Suppose $f:[a,b]→\mathbb R$ and $g:[a,b]→\mathbb R$ are both continuous. Let $T=\{x|f(x)=g(x)\}$. Prove that T is closed.

Question

In a previous homework problem, I proved that $[a,b]\subset \mathbb R$ is closed. Therefore, in the case that $f(x)=g(x)$ for all $x\in [a,b]$, then $T=[a,b]$ which is closed by a previous proof. I'm allowed to cite that problem in my work. Since, the greatest case is $f(x)=g(x)\space \forall x\in[a,b]$ and T would be closed-- $T$ can only become a smaller set from this point on.

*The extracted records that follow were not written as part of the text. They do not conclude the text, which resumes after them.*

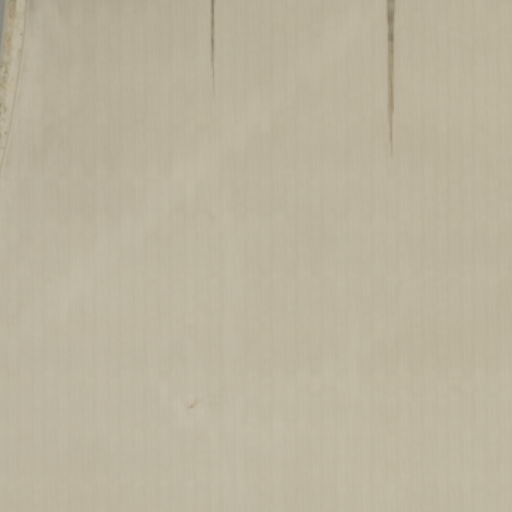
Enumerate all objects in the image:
crop: (255, 256)
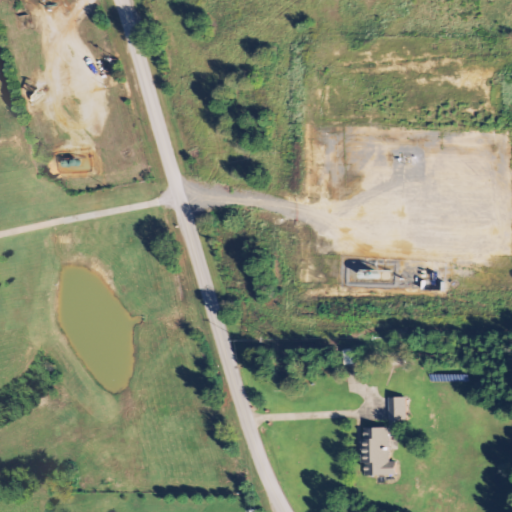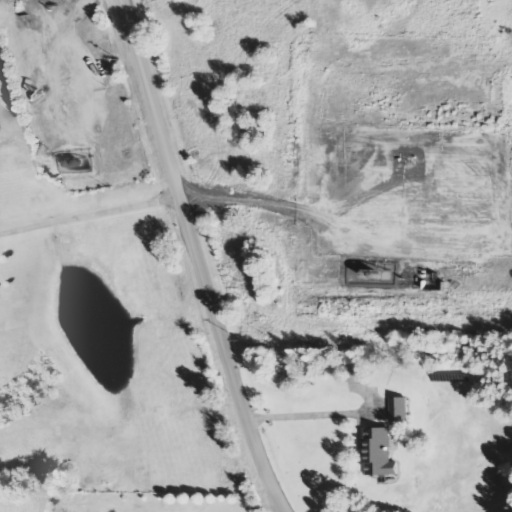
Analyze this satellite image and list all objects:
road: (59, 64)
road: (197, 257)
building: (354, 357)
building: (401, 409)
building: (380, 453)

However, I think this problem is trying to get us to prove that any subset of a closed set, is also closed. I don't know if this is true, but this is what my intuition is telling me the problem actually is.

I don't know how to write a proof saying that maybe card$T$ is finite and so its a subset of the greater $T$ mentioned earlier which is closed so it must be closed. However, if we look at $f(x)=x^2$ and $g(x)=x$ which have two intersection points. In this case, $T=\{0,1\}$ and so looking at the definition of a closed set, it requires that every accumulation point of the set, belongs to the set. Digging further, looking at the definition of an accumulation point, $0,1$ can only be accumulation points iff every neighborhood of $0$ or $1$ contain infinitely many points in $T$, but $T$ is not infinite. Leading me to think that maybe every subset of the "greater" closed $T$ mentioned earlier is not closed.

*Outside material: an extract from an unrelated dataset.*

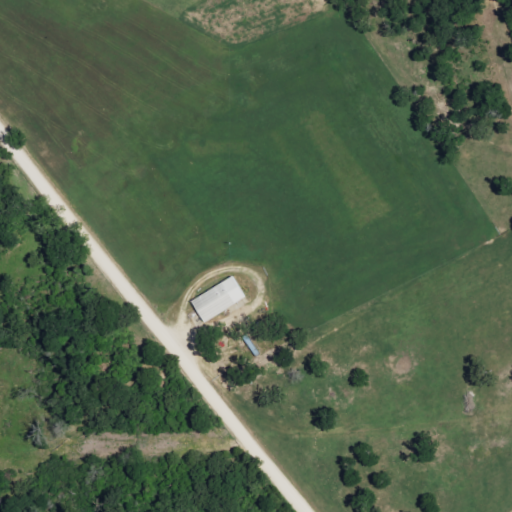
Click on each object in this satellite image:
building: (218, 300)
road: (157, 317)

I'm not sure where to go from here.

Answer 1

Let $(x_n)$ be a convergent sequence in $T$ with limit $x_0$. You have to show that $x_0 \in T$.

To this end use

1. $f(x_n) =g(x_n)$ for all $n$,

2. $x_0 \in [a,b],$

3. $f(x_n) \to f(x_0)$ and $g(x_n) \to g(x_0).$

Can you proceed ?

Answer 2

$T= \{x \in \mathbb R \mid (f-g)(x)=0\} = (f-g)^{-1}(\{0\})$, i.e. $T$ is the inverse image under $f-g$ of the singleton $\{0\}$. As $\{0\}$ is closed (a singleton set is closed) and $f-g$ continuous, $T$ is closed.

Answer 3

$h(x):=f(x)-g(x)$, $h$ is continuous.

$T=${$x| h(x)=0$}.

Then $T= h^{-1}${$0$} is closed being the inverse image of the closed set {$0$}.

Answer 4

Suppose $y\in[a,b]\setminus T$. Then $a:=|f(y)-g(y)|\gt 0$. As $f$ and $g$ are continuous, we can find a $\delta\gt0$ such that $$|f(x)-f(y)|\lt \frac a3,\:|g(x)-g(y)|\lt \frac a3$$whenever $|x-y|\lt\delta$. So if $|x-y|\lt\delta$, by triangle inequaltiy, $$\begin{align*}a=|f(y)-g(y)|&\leq |f(y)-f(x)|+|f(x)-g(x)|+|g(x)-g(y)|\\&\lt\frac a3+|f(x)-g(x)|+\frac a3\end{align*}.$$ So $|f(x)-g(x)|\gt \frac a3\gt 0$ whenever $|x-y|\lt\delta$. This shows that $[a,b]\setminus T$ is open in $[a,b]$. So $T$ is closed.

Observe that if $T$ is dense in $[a,b]$, $f\equiv g$ in $[a,b]$.